Applied Finance Project from UCLA Anderson, using natural language processing techniques to classify and summarize quantitative finance research papers

Primary LanguageJupyter Notebook

Research Documents Curation with NLP

Contributors: Bowen Chen, Ao Luo, Yihan Luo, Ho Kwan Henry Zhang

Description

Applied Finance Project from UCLA Anderson, using natural language processing techniques to classify and summarize quantitative finance research papers. Following the technique proposed by Meng's team, we implemented a research paper classification engine by using weakly supervised NLP technique in order to build a document classifier. The original paper could be found here

Required Packages

The following packages are already pre-built with Anaconda distribution

  • numpy
  • pandas
  • seaborn
  • glob
  • os

The following packages are used to complete NLP specific tasks

  • Gensim - used to train word embedding
  • NLTK - used to preprocess text documents

The following packages are used to retrieve and transform the research documents

  • arxiv - used to perform batch downloads for research papers in pdf format from arxiv
  • pdf2txt - used to transform pdf files to txt files

The main algorithm is implemented in python 3, except for pdf2txt, which used python 2

Roadmap

  1. Download 1000+ papers in pdf format from arxiv (Completed)
  2. Transformed 1000 papers in pdf format to txt format (Completed)
  3. Train a word embedding using gensim (Completed)
  4. Generate a large set of pseudo documents (Completed)

Specifications

Downloading papers

We downloaded 2028 quantitative finance papers from arxiv using the API provided, taking around 2 hours to process.

Transform papers

We transform the 2028 papers into txt format using pdf2txt. 1007 papers were valid.

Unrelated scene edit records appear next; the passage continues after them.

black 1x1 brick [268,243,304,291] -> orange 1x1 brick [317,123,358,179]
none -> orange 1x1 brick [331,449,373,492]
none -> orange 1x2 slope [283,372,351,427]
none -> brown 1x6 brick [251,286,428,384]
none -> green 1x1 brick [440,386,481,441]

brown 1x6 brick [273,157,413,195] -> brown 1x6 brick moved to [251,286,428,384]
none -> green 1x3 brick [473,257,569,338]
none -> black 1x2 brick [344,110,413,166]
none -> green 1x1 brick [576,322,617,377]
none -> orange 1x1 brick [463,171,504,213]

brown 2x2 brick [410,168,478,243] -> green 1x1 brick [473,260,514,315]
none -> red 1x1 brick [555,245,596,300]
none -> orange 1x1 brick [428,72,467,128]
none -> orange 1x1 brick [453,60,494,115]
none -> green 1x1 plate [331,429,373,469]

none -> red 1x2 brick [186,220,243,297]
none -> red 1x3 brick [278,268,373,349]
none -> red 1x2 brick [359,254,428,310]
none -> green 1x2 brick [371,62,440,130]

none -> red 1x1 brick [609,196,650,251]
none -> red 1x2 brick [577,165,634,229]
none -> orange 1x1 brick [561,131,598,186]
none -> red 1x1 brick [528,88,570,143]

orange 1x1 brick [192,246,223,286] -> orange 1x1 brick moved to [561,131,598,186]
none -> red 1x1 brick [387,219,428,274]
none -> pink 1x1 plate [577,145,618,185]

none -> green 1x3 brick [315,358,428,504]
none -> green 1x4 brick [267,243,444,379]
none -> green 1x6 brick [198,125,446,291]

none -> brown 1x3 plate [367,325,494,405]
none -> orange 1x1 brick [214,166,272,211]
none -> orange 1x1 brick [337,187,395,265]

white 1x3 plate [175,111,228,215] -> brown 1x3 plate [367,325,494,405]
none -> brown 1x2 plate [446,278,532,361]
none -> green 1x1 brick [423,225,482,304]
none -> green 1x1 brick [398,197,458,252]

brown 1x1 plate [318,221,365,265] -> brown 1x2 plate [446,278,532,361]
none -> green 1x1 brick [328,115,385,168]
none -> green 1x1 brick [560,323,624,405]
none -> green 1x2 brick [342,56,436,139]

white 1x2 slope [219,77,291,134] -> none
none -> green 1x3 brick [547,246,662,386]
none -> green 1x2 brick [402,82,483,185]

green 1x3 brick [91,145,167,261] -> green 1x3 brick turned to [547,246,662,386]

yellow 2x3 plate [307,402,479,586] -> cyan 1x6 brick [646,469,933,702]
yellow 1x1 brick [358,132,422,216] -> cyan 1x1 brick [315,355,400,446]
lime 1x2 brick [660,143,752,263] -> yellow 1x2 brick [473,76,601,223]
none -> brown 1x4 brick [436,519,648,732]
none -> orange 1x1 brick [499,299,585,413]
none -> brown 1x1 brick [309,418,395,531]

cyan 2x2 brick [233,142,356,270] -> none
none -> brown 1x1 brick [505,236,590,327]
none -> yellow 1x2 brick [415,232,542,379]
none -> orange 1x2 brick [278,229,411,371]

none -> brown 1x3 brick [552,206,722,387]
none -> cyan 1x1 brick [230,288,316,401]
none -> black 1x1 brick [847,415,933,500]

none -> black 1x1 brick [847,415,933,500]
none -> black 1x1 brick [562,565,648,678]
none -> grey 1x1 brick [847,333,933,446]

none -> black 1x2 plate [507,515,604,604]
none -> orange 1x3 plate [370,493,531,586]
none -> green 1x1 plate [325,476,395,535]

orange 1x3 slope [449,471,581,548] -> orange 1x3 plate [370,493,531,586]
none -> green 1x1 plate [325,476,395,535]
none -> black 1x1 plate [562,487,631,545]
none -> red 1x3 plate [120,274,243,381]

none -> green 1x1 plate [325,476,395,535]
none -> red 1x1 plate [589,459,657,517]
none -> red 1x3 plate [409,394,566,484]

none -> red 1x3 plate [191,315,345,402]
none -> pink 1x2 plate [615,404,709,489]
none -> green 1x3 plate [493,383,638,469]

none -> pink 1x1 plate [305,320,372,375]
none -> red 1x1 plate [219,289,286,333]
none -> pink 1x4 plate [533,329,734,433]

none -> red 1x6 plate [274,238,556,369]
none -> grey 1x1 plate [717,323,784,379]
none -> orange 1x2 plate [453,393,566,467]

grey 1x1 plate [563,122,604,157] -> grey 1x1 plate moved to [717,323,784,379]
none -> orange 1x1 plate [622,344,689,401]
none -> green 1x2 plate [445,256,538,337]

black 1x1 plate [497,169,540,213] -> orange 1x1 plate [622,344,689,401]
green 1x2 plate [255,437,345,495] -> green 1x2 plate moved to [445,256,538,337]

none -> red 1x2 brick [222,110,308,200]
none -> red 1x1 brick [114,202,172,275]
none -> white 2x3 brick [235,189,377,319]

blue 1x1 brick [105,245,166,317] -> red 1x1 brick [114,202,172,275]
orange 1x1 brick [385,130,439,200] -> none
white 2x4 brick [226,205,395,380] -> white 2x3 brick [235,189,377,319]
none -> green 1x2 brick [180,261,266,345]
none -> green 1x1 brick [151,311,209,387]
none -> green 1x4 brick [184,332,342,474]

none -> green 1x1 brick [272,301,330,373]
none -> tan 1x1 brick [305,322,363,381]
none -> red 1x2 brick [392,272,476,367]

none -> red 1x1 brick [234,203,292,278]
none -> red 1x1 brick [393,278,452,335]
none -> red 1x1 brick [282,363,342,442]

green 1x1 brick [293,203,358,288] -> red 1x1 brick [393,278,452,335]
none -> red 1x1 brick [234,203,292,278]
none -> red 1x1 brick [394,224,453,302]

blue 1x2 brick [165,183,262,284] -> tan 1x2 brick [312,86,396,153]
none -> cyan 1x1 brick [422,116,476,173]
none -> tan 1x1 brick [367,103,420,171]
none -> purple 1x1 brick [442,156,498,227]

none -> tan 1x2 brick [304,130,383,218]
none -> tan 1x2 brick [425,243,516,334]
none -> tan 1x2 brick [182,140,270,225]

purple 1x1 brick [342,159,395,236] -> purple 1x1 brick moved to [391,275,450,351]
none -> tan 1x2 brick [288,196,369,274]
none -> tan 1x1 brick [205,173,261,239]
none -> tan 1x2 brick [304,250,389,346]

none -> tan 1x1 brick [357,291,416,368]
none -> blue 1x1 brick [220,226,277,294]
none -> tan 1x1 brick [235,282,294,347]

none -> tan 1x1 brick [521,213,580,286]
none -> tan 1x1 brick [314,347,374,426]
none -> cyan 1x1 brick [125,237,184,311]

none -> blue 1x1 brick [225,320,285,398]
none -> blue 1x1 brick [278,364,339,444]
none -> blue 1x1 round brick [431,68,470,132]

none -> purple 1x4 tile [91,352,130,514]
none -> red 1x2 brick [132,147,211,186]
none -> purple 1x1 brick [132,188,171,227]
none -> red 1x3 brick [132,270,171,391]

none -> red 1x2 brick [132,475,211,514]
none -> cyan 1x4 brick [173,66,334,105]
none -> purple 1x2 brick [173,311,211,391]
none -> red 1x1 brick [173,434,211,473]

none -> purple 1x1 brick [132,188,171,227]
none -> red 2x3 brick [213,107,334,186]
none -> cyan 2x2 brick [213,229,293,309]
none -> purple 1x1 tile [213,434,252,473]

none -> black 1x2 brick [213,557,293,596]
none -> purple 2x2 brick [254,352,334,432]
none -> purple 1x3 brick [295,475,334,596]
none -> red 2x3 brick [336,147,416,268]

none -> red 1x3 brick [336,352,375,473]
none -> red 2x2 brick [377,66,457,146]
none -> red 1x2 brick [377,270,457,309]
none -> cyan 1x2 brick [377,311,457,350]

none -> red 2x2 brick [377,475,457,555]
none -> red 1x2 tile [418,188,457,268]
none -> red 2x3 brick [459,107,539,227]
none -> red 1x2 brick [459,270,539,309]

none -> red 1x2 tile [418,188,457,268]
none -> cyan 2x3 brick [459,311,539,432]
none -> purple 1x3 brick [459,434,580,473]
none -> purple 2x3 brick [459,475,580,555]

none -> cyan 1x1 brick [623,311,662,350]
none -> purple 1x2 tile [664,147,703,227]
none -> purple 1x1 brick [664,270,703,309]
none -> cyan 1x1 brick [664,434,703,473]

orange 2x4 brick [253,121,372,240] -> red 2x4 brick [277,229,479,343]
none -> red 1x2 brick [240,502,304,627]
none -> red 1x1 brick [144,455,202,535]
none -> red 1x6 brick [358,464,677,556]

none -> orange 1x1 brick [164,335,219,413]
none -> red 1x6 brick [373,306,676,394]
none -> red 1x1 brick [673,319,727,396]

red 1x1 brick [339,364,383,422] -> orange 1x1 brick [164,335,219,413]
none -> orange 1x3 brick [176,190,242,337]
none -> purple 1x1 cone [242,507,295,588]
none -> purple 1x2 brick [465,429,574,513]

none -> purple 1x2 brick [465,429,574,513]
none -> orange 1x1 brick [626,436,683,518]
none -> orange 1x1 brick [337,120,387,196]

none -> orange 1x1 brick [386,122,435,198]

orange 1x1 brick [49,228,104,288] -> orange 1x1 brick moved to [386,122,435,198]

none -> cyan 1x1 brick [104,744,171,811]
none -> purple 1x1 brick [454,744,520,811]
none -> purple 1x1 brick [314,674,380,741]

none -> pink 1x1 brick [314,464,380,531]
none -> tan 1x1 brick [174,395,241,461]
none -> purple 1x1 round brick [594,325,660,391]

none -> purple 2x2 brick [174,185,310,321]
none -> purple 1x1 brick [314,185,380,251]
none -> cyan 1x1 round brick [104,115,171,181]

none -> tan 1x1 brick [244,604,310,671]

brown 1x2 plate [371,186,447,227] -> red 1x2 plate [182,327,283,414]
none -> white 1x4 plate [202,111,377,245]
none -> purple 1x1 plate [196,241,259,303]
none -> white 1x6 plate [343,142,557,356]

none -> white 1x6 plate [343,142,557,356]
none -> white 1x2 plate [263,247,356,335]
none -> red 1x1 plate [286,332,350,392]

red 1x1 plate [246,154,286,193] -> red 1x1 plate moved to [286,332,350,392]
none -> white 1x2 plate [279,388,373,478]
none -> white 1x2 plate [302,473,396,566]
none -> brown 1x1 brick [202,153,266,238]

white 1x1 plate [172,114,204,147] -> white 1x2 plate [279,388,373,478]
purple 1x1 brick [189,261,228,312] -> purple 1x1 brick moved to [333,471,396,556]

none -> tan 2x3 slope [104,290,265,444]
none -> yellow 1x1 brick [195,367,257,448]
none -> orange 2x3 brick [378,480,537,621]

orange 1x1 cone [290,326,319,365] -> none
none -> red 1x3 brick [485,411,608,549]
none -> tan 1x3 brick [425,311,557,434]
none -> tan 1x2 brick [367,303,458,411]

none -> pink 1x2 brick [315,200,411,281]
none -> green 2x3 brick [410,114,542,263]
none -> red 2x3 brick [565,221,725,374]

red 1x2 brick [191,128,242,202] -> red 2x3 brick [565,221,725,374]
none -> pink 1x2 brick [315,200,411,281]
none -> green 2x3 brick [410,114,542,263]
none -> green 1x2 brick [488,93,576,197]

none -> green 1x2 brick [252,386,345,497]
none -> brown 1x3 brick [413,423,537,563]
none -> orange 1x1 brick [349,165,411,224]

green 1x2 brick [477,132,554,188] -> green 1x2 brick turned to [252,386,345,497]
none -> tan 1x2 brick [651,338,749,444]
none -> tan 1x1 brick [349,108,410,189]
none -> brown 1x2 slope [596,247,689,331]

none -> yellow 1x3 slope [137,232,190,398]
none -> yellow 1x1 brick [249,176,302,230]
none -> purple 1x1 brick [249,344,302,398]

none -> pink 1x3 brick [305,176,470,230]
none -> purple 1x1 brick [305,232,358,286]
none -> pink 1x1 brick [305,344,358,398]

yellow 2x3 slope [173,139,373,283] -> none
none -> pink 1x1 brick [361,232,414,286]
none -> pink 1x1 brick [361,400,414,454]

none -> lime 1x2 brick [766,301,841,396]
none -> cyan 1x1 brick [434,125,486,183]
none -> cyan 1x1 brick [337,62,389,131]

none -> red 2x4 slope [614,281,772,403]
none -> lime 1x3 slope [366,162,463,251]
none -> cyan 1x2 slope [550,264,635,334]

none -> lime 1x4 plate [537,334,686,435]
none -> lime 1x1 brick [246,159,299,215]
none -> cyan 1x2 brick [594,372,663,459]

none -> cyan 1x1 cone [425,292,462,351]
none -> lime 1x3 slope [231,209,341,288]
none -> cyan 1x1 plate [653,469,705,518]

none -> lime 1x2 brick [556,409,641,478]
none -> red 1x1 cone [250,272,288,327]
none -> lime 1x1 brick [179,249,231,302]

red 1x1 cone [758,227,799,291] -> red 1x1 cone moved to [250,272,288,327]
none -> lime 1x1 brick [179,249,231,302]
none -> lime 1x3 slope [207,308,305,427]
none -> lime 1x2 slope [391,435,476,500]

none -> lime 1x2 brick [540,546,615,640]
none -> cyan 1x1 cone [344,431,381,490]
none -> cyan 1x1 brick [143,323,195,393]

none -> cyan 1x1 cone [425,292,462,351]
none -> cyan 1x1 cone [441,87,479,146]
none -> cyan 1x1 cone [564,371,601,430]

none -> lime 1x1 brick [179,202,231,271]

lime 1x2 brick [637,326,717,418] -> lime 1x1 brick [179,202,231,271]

The txt files could then be read in as a list of strings under the same directory. This process could only be completed in python 2

Training Word Embedding

We implemented the word embedding training in gensim topic modeling package in python 3. The embedding was trained on the entire length of 1007 documents, with 50 classes (chosen empircally). Prior to feeding into the traning algorithm, we preprocessed data in 4 different aspects

  • remove white spaces
  • remove words with length less than 2
  • remove punctuations
  • remove numbers

We did not remove stopwords, since we believe this word embedding matrix will be used for generating pseudo documents, which will definetely require the presence of these words

We also did not perform word stemming. Stemming the word will not work particularly well in finance, since most of the keywords in finance are derivative words already (see equity, trading, fixed income etc.). Performming stemming will distort the original meaning of the word. Taking equity for example, if we perform stemming on equity, it will become equal, which destroys the oringinal meaning of our keyword.